Parfois, les pratiques religieuses et les traditions d’un patient lui fournissent une connexion, une direction et un réconfort, ou une façon d’interpréter son expérience. Lorsqu’un patient demande une prière, un rituel ou la présence d’un chef religieux, je suis honorée de faciliter ces besoins et de nourrir ces aspects de leur vie spirituelle.
Aux soins palliatifs, nous avons l’immense privilège d’accompagner les patients vers la mort.
Dans notre travail avec les patients, nous apprenons le temps sacré qui viendra dans toutes nos vies. Nous assistons à de nombreuses formes de souffrance ainsi qu'à un soulagement de la souffrance. Nous voyons la douleur, le chagrin et la peur ainsi que l'amour, la joie, la libération et la transformation. Souvent, nous voyons tout cela à la fois.
En tant qu’intervenante en soins spirituels, je fais de la place et je permets l’espace pour ce qu’un patient vit dans le moment. J’offre ma présence sans anxiété et jugement de l’expérience du patient. Sans agenda, sans décider ce qu’un patient devrait penser ou ressentir, je tiens un miroir pour qu’ils puissent se voir. Ce simple geste peut donner des résultats profondément curatifs. En se voyant, les patients font l'expérience de la conscience de soi, de la compréhension de soi et de l'acceptation de soi. Il peut y avoir un réveil et une révélation, de la tendresse et la capacité de lâcher prise. Ou il peut y avoir la prise de conscience qu’ils sont sous l’emprise d’un filet d’émotions douloureuses.
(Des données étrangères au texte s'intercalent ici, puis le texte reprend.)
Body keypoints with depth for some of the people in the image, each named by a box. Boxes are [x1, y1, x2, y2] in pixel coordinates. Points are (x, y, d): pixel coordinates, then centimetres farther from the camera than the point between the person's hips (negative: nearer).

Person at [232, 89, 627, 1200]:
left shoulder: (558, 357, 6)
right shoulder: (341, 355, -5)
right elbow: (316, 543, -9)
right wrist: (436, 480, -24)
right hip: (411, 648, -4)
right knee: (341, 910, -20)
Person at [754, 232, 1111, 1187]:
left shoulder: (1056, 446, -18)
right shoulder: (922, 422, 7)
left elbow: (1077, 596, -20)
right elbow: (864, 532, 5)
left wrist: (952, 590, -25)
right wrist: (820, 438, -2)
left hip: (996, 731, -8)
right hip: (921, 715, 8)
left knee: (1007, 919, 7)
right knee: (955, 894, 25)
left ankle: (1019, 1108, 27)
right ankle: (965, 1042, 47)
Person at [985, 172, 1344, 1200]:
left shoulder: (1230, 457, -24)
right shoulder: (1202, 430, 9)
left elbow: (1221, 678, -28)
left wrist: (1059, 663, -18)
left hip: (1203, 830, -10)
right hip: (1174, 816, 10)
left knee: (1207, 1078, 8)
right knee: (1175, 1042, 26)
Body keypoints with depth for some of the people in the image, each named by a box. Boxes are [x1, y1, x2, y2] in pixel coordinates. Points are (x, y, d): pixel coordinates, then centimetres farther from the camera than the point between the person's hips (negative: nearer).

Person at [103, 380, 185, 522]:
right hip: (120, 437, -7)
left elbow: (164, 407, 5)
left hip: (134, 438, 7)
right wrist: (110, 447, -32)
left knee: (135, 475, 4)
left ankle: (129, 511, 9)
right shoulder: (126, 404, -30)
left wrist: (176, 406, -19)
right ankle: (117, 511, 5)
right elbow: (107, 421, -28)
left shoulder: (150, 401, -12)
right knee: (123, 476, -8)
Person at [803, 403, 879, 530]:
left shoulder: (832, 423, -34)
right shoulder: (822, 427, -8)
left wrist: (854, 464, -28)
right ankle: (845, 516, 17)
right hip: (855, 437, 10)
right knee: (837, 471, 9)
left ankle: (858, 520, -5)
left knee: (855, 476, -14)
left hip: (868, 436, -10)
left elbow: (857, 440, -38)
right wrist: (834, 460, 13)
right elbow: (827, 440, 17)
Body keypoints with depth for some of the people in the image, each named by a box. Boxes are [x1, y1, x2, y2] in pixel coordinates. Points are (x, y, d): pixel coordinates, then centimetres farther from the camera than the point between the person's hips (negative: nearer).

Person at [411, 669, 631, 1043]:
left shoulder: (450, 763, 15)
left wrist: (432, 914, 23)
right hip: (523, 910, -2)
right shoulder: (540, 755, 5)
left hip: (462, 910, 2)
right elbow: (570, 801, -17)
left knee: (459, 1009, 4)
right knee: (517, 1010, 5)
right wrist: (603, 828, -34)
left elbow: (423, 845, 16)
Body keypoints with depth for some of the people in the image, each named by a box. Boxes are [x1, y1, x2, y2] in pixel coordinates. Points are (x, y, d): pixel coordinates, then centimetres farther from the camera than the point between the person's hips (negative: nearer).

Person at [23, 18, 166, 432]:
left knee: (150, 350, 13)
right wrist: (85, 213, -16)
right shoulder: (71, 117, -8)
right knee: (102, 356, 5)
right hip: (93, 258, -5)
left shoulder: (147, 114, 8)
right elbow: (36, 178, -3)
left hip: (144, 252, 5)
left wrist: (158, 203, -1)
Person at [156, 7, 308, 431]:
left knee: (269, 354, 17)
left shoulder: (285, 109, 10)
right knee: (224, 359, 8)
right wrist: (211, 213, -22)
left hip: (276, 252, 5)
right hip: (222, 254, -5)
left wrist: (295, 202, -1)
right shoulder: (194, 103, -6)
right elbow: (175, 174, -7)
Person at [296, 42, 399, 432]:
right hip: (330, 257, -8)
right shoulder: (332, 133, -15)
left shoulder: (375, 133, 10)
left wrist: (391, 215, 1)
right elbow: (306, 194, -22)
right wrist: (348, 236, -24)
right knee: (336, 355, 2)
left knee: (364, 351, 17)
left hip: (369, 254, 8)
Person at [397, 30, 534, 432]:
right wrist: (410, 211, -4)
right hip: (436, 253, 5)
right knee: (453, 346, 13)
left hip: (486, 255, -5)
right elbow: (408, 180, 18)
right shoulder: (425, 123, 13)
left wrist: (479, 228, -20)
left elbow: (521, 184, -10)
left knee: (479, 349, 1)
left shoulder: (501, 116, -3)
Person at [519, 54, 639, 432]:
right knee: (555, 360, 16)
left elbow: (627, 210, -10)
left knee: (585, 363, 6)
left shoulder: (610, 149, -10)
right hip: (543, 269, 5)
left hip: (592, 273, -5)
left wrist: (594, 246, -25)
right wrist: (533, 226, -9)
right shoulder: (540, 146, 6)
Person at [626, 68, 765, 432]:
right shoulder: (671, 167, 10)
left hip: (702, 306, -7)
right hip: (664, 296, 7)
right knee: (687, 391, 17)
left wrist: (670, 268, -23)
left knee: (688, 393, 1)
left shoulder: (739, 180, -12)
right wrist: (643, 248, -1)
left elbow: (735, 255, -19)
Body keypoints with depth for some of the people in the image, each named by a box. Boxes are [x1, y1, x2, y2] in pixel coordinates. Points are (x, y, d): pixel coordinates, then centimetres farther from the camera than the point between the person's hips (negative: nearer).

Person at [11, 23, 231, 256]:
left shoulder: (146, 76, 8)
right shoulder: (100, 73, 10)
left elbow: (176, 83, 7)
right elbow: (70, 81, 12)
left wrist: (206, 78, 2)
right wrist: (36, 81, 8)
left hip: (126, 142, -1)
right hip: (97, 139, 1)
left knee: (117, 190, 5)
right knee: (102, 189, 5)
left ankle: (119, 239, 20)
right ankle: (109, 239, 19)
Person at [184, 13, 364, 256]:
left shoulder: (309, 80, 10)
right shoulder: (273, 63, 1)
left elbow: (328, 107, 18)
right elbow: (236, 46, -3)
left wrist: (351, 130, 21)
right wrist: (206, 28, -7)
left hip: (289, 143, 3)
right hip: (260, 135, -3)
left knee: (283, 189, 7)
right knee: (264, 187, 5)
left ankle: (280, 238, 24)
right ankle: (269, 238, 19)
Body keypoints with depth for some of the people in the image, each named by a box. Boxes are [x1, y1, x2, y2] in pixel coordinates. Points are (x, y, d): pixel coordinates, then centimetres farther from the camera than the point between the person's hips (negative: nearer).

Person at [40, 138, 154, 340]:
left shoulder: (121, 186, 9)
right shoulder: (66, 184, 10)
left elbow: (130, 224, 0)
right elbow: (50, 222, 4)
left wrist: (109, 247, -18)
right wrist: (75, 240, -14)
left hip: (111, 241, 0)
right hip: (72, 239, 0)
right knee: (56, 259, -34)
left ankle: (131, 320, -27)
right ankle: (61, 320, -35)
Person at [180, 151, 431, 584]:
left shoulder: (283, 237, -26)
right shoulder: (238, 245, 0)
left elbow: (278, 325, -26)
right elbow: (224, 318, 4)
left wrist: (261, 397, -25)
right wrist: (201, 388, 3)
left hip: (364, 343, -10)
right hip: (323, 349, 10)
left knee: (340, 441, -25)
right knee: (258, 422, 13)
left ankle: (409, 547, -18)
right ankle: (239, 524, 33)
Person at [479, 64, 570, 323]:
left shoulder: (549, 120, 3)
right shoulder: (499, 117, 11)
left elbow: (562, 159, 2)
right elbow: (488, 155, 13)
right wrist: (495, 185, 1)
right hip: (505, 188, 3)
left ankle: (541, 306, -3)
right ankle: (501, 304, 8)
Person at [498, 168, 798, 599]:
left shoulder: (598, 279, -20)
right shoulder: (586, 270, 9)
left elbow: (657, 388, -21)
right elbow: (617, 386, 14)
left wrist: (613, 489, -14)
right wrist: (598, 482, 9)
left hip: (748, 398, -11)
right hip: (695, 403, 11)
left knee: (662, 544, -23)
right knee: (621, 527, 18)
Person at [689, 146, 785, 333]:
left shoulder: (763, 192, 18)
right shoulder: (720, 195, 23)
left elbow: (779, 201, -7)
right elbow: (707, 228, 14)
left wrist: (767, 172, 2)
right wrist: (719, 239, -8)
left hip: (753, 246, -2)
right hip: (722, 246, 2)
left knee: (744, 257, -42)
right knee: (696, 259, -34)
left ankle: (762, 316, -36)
Parfois, mais pas toujours, la réalisation conduit à la compassion envers soi-même et à un relâchement du filet.
En tant qu’intervenante en soins spirituels, je ne peux pas déterminer le dénouement de mes soins. Je vois et je fais de la place pour l’expérience du patient telle que c’est, au moment présent. Une personne ne peut pas être forcée vers un véritable changement. Si j’essaie de forcer quelqu’un à accepter davantage sa situation, soit il me résistera, soit il fera semblant de me suivre. Dans tous les cas, ils se sentiront plus seuls. J’adore mon travail d’intervenante en soins spirituels dans les soins palliatifs. Je suis le témoin de l’immense richesse des expériences, des souvenirs, des réflexions et des croyances des gens alors qu’ils approchent de la fin de leur vie. Je peux voir la vie et la mort telles qu’elles le sont, telles que les gens les vivent réellement, et mon cœur est étiré de toutes sortes de manières inattendues.